> WORK ORDER:
Count how many lines below include the word "National". Answer with a number only.

> INPUT DATA:
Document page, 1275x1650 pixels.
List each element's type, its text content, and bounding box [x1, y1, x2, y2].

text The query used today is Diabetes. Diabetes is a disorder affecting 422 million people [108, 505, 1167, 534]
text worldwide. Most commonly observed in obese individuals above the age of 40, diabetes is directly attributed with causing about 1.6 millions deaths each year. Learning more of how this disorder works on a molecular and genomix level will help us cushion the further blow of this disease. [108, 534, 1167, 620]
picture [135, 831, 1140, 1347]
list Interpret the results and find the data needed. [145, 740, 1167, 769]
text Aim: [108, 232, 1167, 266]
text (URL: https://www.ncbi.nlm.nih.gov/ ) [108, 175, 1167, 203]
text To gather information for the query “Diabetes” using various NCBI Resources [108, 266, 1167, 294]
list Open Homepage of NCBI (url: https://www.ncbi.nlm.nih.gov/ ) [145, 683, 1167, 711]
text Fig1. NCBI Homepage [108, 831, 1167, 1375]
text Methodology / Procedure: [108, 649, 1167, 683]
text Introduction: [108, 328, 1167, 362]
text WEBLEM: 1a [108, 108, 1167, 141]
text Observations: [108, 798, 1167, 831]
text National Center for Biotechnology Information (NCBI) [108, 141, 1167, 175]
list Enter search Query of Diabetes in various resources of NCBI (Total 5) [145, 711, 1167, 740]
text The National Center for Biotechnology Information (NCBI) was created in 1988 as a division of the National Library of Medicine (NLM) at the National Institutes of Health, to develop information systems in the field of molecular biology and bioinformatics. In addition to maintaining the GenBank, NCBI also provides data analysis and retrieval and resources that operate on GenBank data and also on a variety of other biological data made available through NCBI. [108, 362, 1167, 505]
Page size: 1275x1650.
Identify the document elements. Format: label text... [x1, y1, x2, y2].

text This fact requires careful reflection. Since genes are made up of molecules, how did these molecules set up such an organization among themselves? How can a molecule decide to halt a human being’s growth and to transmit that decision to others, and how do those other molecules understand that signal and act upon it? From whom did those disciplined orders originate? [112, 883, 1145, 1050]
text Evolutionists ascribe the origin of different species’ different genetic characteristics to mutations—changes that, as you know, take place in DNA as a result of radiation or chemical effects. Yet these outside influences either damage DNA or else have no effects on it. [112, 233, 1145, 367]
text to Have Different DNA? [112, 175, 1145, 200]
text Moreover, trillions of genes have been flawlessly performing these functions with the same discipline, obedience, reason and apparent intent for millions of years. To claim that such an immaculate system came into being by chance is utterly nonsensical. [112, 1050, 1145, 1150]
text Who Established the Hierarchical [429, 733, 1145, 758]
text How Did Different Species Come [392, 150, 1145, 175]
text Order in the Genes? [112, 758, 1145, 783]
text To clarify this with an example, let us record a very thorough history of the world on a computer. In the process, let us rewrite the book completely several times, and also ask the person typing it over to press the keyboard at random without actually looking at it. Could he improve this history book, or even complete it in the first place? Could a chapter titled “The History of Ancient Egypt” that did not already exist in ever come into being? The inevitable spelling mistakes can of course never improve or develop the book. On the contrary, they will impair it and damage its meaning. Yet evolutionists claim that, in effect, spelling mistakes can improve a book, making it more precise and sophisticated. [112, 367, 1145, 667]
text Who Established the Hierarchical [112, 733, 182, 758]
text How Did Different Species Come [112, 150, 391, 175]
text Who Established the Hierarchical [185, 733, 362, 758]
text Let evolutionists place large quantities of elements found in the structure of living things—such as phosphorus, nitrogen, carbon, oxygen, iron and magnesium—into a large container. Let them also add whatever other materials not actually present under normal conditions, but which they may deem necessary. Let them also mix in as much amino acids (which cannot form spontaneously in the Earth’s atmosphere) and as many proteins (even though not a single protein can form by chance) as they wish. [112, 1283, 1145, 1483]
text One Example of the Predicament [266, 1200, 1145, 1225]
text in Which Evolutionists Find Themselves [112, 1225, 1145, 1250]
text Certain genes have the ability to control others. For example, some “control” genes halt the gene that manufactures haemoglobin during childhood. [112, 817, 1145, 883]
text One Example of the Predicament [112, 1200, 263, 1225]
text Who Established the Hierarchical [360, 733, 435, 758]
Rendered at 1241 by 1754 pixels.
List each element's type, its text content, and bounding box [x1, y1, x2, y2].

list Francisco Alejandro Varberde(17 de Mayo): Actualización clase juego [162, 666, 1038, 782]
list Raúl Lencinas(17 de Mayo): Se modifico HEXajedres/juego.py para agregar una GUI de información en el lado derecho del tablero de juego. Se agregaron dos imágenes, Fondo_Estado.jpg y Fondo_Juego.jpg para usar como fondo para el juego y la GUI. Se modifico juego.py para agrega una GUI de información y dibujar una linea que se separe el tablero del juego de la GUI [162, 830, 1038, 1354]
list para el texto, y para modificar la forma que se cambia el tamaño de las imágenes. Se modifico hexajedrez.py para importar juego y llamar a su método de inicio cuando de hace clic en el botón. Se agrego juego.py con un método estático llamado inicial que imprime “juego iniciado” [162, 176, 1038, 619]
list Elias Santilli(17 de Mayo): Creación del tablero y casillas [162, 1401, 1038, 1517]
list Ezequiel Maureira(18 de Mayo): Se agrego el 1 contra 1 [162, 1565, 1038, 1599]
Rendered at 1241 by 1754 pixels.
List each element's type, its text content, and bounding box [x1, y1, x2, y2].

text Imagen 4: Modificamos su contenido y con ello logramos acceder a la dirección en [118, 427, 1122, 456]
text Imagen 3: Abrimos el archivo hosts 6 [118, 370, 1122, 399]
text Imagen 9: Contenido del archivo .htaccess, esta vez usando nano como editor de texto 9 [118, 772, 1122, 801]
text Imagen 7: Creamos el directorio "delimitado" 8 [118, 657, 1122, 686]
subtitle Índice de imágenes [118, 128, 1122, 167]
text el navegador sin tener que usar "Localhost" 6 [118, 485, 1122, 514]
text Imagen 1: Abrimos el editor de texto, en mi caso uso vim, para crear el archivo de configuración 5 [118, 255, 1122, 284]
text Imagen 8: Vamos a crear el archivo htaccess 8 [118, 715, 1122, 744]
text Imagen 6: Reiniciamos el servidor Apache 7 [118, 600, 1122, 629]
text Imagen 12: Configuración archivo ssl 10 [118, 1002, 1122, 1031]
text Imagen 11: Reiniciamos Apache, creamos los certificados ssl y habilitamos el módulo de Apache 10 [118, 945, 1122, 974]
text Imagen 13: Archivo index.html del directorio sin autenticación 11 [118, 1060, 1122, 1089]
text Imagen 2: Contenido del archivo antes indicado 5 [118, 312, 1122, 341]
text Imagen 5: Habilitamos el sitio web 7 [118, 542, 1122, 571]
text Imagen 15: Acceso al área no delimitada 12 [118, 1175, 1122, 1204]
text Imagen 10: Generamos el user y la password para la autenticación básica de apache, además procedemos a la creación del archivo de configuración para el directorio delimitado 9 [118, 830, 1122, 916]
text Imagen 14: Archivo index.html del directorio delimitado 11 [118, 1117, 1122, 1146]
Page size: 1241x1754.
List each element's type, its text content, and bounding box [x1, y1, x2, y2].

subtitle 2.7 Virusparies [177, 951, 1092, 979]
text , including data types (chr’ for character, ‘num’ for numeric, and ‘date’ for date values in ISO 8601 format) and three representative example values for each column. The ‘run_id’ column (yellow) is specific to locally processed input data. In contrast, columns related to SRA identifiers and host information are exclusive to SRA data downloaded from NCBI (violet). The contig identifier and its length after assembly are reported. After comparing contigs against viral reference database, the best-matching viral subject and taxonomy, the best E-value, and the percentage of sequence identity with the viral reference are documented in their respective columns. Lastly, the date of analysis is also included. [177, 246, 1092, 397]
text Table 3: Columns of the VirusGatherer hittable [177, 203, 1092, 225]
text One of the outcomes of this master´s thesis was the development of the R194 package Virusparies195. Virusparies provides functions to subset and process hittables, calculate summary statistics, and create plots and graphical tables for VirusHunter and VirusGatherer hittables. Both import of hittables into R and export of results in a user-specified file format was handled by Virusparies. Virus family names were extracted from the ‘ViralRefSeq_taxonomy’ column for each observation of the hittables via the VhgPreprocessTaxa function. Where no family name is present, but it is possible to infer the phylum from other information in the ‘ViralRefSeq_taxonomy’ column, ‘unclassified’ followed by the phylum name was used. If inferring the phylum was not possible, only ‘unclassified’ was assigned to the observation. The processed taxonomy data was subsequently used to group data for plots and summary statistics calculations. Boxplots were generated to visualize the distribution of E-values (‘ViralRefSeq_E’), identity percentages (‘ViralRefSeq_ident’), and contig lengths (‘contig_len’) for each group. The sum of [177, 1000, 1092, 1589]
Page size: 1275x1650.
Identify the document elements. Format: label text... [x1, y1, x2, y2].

> FINAL ANSWER:
2